Comment 9 Chandra Seetharaman 2013-09-20 16:37:08 UTC
Roi, Ben,

We have seen a similar NULL pointer dereference in __bio_add_page() when using multipath and raid10.

We have been able to create a consistence reproduction scenario with dm devices (no dm-multipath involved) and raid10. 

Following script reproduces the very same problem quickly on our system. Note that the script assumes no other loop devices or dm devices are present (please change script accordingly if you have any loop devices or dm devices in your system.

-----------
#!/bin/bash

T_DIR="/tmp/test_raid"

[[ ! -d ${T_DIR} ]] && mkdir ${T_DIR}
echo "using working directory: ${T_DIR}"

# Create the 8 files.
for i in `seq 1 8`; do
    [[ ! -f ${T_DIR}/f_$i} ]] && dd if=/dev/zero of=${T_DIR}/f_${i} count=1 bs=1048576

    if [[ ! -e /dev/loop${i} ]]; then
       echo "Make loop device: /dev/loop${i}"
       mknod -m660 /dev/loop${i} b 7 ${i}
       chown root.disk /dev/loop${i}
       chmod 666 /dev/loop${i}
    fi
    losetup /dev/loop${i} ${T_DIR}/f_${i}

    echo "0 `blockdev --getsize /dev/loop${i}` linear /dev/loop${i} 0" | dmsetup create dm-01${i}
done

[[ ! -e  /proc/mdstat ]] && modprobe md

mdadm -v --create --level=raid10 --raid-devices=8 /dev/md0 /dev/dm-*

sleep 5

mkfs -t ext2 /dev/md0
[[ ! -d /mnt/raid10 ]] && mkdir /mnt/raid10
mount /dev/md0 /mnt/raid10

cp /boot/config* /mnt/raid10/.
-----------
It crashes immediately after the copy occurs, the very same way it happened with multipath and raid10.

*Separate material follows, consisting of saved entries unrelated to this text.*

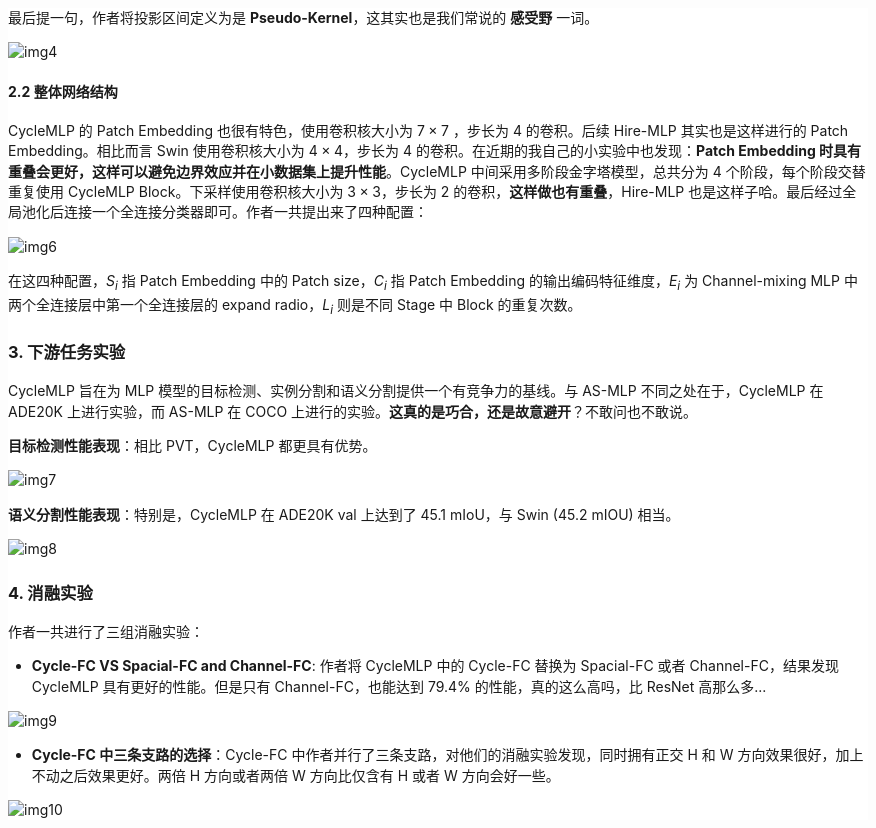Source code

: 

最后提一句，作者将投影区间定义为是 **Pseudo-Kernel**，这其实也是我们常说的 **感受野** 一词。

![img4](cyclemlp-4.png)





#### 2.2 整体网络结构

CycleMLP 的 Patch Embedding 也很有特色，使用卷积核大小为 $7 \times 7$ ，步长为 4 的卷积。后续 Hire-MLP 其实也是这样进行的 Patch Embedding。相比而言 Swin 使用卷积核大小为 $4 \times 4$，步长为 4 的卷积。在近期的我自己的小实验中也发现：**Patch Embedding 时具有重叠会更好，这样可以避免边界效应并在小数据集上提升性能**。CycleMLP 中间采用多阶段金字塔模型，总共分为 4 个阶段，每个阶段交替重复使用 CycleMLP Block。下采样使用卷积核大小为 $3 \times 3$，步长为 2 的卷积，**这样做也有重叠**，Hire-MLP 也是这样子哈。最后经过全局池化后连接一个全连接分类器即可。作者一共提出来了四种配置：

![img6](cyclemlp-6.png)



在这四种配置，$S_i$ 指 Patch Embedding 中的 Patch size，$C_i$ 指 Patch Embedding 的输出编码特征维度，$E_i$ 为 Channel-mixing MLP 中两个全连接层中第一个全连接层的 expand radio，$L_i$ 则是不同 Stage 中 Block 的重复次数。



### 3. 下游任务实验

CycleMLP 旨在为 MLP 模型的目标检测、实例分割和语义分割提供一个有竞争力的基线。与 AS-MLP 不同之处在于，CycleMLP 在 ADE20K 上进行实验，而 AS-MLP 在 COCO 上进行的实验。**这真的是巧合，还是故意避开**？不敢问也不敢说。



**目标检测性能表现**：相比 PVT，CycleMLP 都更具有优势。

![img7](cyclemlp-7.png)



**语义分割性能表现**：特别是，CycleMLP 在 ADE20K val 上达到了 45.1 mIoU，与 Swin (45.2 mIOU) 相当。

![img8](cyclemlp-8.png)



### 4. 消融实验

作者一共进行了三组消融实验：

* **Cycle-FC VS Spacial-FC and Channel-FC**: 作者将 CycleMLP 中的 Cycle-FC 替换为 Spacial-FC 或者 Channel-FC，结果发现 CycleMLP 具有更好的性能。但是只有 Channel-FC，也能达到 79.4% 的性能，真的这么高吗，比 ResNet 高那么多...

![img9](cyclemlp-9.png)



* **Cycle-FC 中三条支路的选择**：Cycle-FC 中作者并行了三条支路，对他们的消融实验发现，同时拥有正交 H 和 W 方向效果很好，加上不动之后效果更好。两倍 H 方向或者两倍 W 方向比仅含有 H 或者 W 方向会好一些。

![img10](cyclemlp-10.png)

After researching upstream we found the following patch that fixed the crash.

   md/raid10: fix problem with on-stack allocation of r10bio structure.
   https://git.kernel.org/cgit/linux/kernel/git/stable/linux-stable.git/commit?  id=e0ee778528bbaad28a5c69d2e219269a3a096607

Roi, You can try and see if this patch fixes your panic.